Some genuine disclosures by politicians show how quickly their wealth has grown - but there is disbelief at claims of may legislators.
Pakistani MPs' wealth declaration 'is a farce'
ISLAMABAD // An annual public declaration of assets by Pakistani legislators has ignited a debate about the legitimacy of wealth accumulated by politicians in a country where most people live below the poverty line.
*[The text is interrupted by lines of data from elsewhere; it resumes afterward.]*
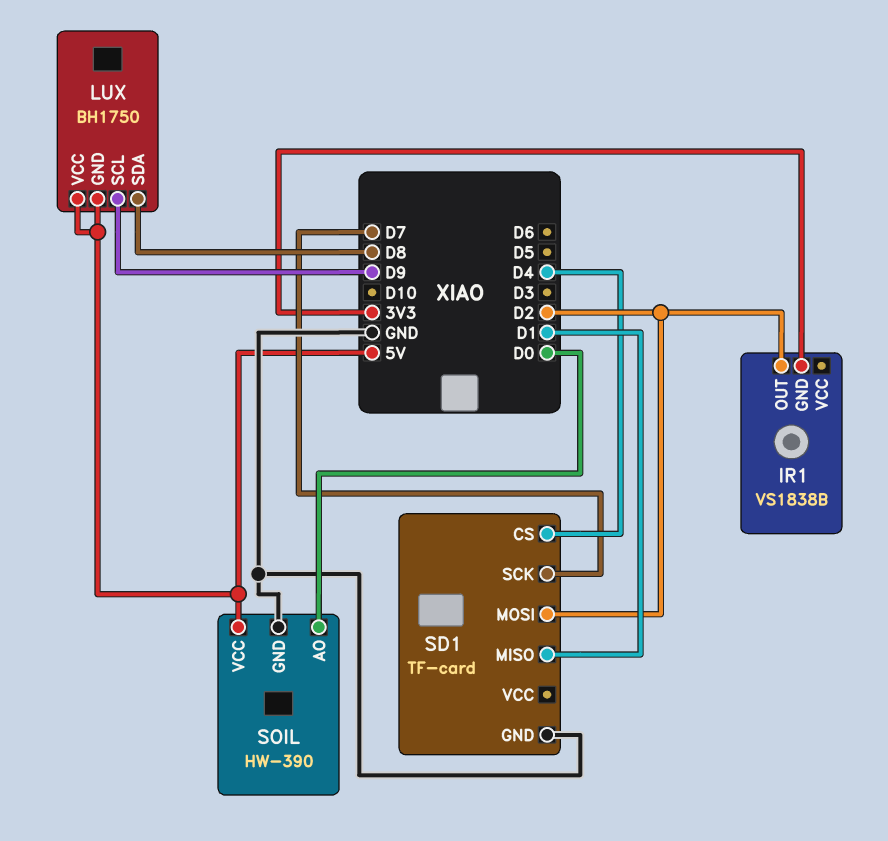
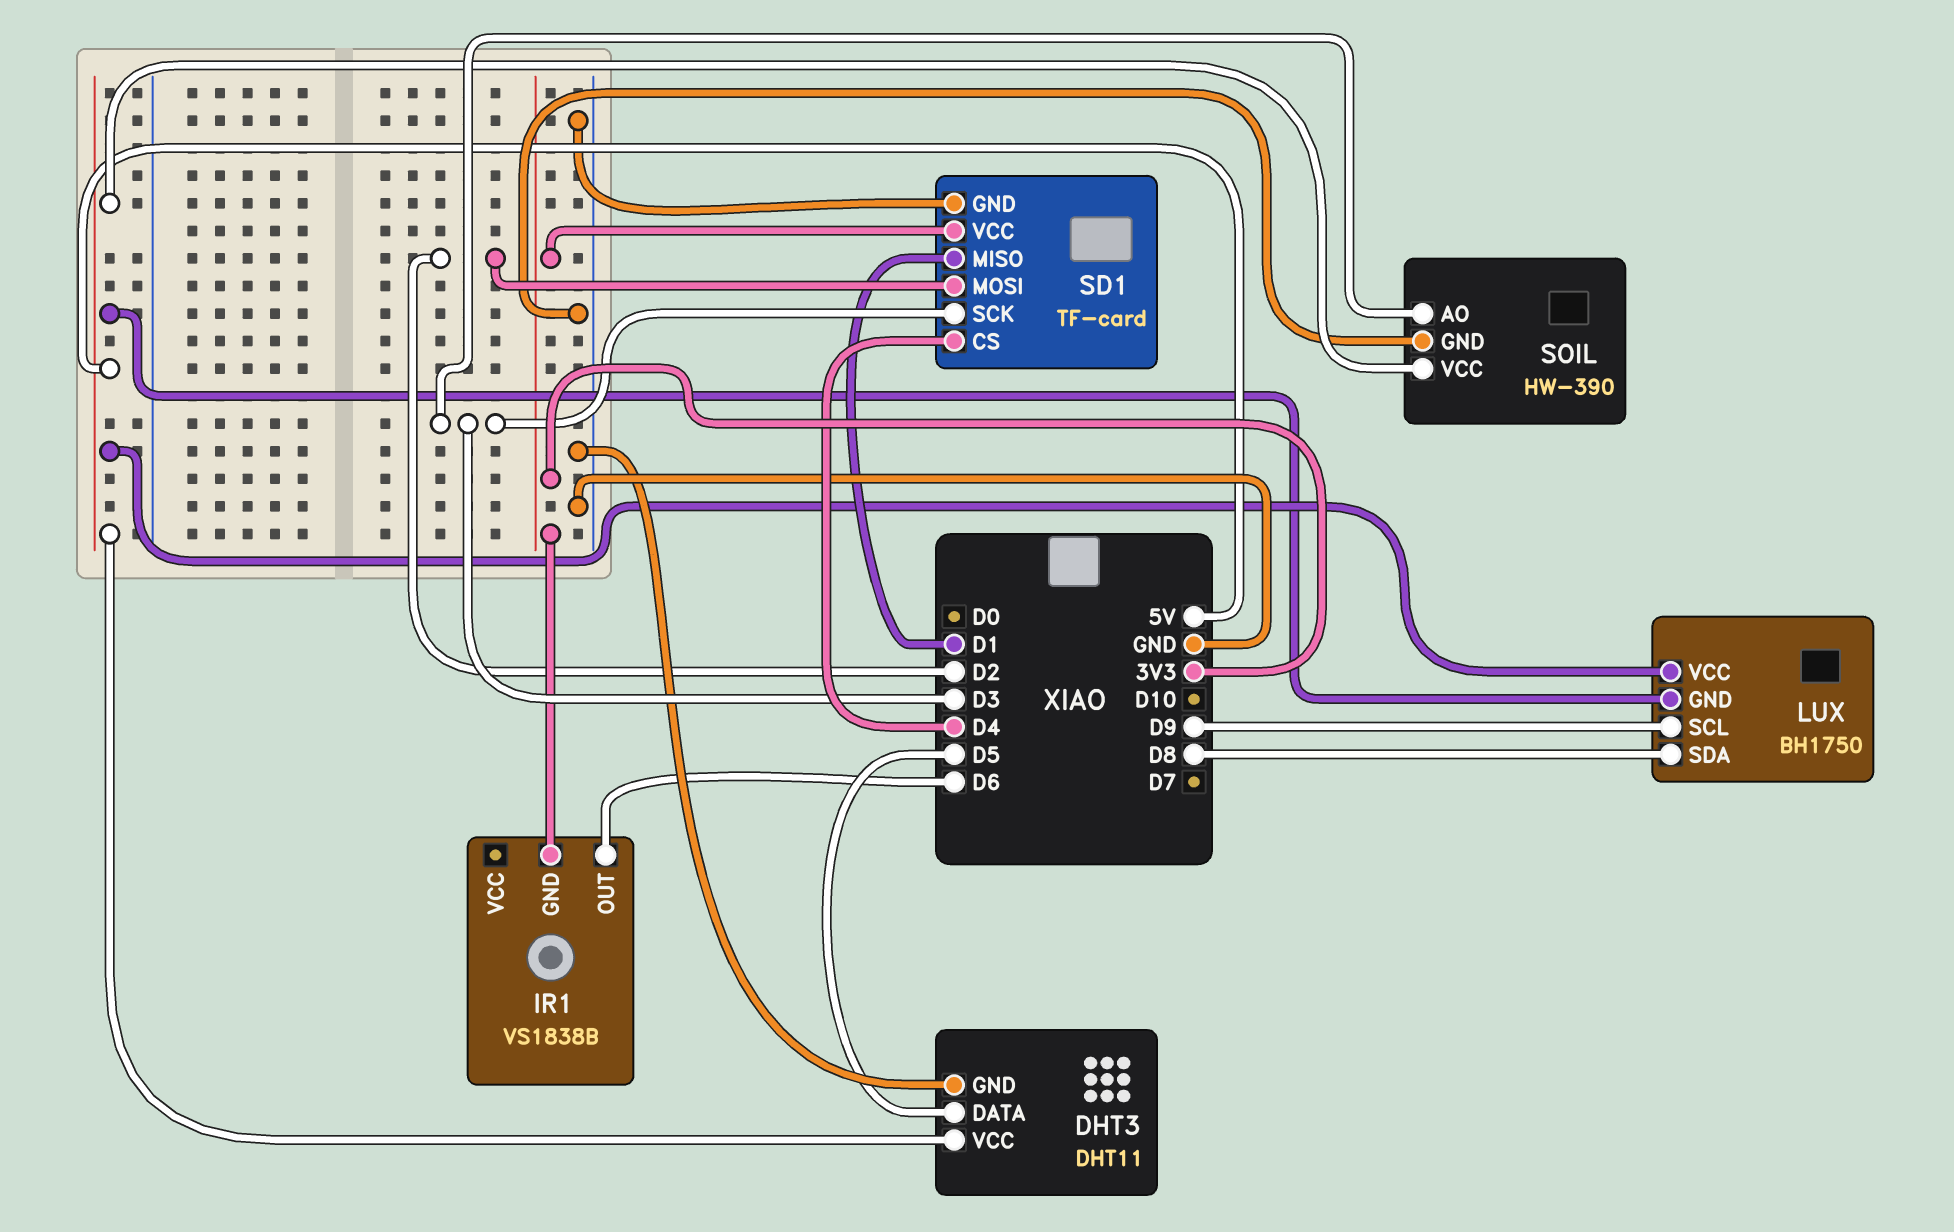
DHT3: none -> DHT11
DHT3 pin DATA: none -> D5
DHT3 pin GND: none -> GND
DHT3 pin VCC: none -> 5V
IR1 pin OUT: D2 -> D6
SD1 pin SCK: D7 -> D3
SD1 pin VCC: none -> 3V3
SOIL pin AO: D0 -> D3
The ensuing media scrutiny on Monday prompted an admission by election commission officials that, while a false declaration carries the penalty of disqualification and a three-year jail term, there was no legal mechanism of verifying the claims. "We simply collect and publish the information, as the law does not authorise the election commission to examine the data on assets and liabilities provided by the parliamentarians," Ishtiak Ahmed Khan, the secretary of the Election Commission of Pakistan, told the Daily Times, an English-language newspaper.
But not all the declarations, made to the election commission in February by members of the federal parliament and four provincial assemblies, seem to be false, with some confirming that politicians tend to rapidly grow richer while in power. The local media has highlighted declarations by three members of the federal cabinet as cases in point. Aijaz Hussain Jakhrani, the health minister, declared his assets had quadrupled in value to 60 million rupees (Dh2.6 million) within a year. Similarly, Manzoor Wattoo and Syed Khurshid Shah, respectively the ministers for Kashmir affairs and labour, doubled their assets in 2009, a year marked by economic recession caused largely by a Taliban insurgency.
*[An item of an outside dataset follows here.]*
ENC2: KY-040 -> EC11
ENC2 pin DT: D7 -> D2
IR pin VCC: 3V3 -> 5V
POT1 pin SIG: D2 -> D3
The validity of the declarations made by many politicians has also come under question for making claims widely characterised as "a farce" by the media. Those claims include declarations by many legislators that they do not own personal vehicles, despite holding substantial residential and agricultural properties. The carless category includes opposition legislators who held high office during the administration of Pervez Musharraf, voted out in February 2008 general elections.
Among them are Chaudhry Amir Hussain and Sardar Mohammed Yaqub, the former speaker and deputy speaker of the National Assembly, the directly elected lower chamber of the federal parliament. The former federal ministers, Aftab Ahmed Sherpao, Faisal Saleh Hayat, Ijaz-ul-Haq, Nasir Khan and Wasi Zafar have made similar claims, as have the heads of the Jamiat Ulema-i-Islam and Jama'at-i-Islami, the country's two major Islamist parties.
Under the media spotlight, they have since explained that personal vehicles had been registered in the names of dependents. Other politicians have declared ownership of premium vehicles given to them as gifts by undisclosed "friends", with little regard for the ethical questions that might give rise to. They include Mohammed Aslam Raisani, the chief minister of Balochistan province, who owns a Hummer H2 sport utility vehicle he described as a present from a friend in the UAE.
Many legislators have either failed or declined to fully or correctly fill in the declaration forms provided by the election commission. Of the 100 members of the Senate, the indirectly elected upper chamber of parliament, 42 did not declare the cost and present value of immovable properties or furnish details of their liabilities. Humayun Akhtar Khan, a former commerce minister, left the business holdings column blank, although his commercial interests are known to be vast.
The questionable declarations of wealth by legislators, and the absence of a legally prescribed means of verification have attracted scathing criticism from the news media. "Declaring assets and then forgetting them is like playing a big joke with the people," wrote Shaheen Sehbai, the editor-in-chief of The News, an English-language newspaper. "What is the point if no one asks our elected representatives how they got the millions, or how they doubled, tripled or even, in one case, quadrupled them in just 12 months, given all the gloom and doom around our economy and business?"
The controversy has also generated questions about the high costs to the exchequer incurred by ministers and legislators during a time of growing poverty in Pakistan. Farrukh Saleem, an independent analyst, has calculated the average cost of each of the 70 federal and junior ministers at 100,000 rupees per day, describing the amount as "legitimised corruption when three out of four Pakistanis have to live on less 150 rupees".
Politicians have hit back by saying they have been unfairly singled out for criticism because they, unlike their counterparts in the civil service, judiciary, media and military, are required to make public declarations of wealth. Some, including Maulana Fazl-ur-Rehman, a religious party chief and federal coalition member, see the media criticism as "a conspiracy against democratically elected representatives".
However, such responses have only deepened a growing public perception that many politicians have turned the democratic process into a moneymaking exercise. "The politicians only ever come to us when they need our votes. Once they are elected, they ignore us for their tenure in office and spend that time accumulating wealth," said Amir Meer, a doctor in Rawalpindi. "The huge differential between the average wealth of a member of parliament and his or her constituents is that of ruler and ruled, not voter and representative."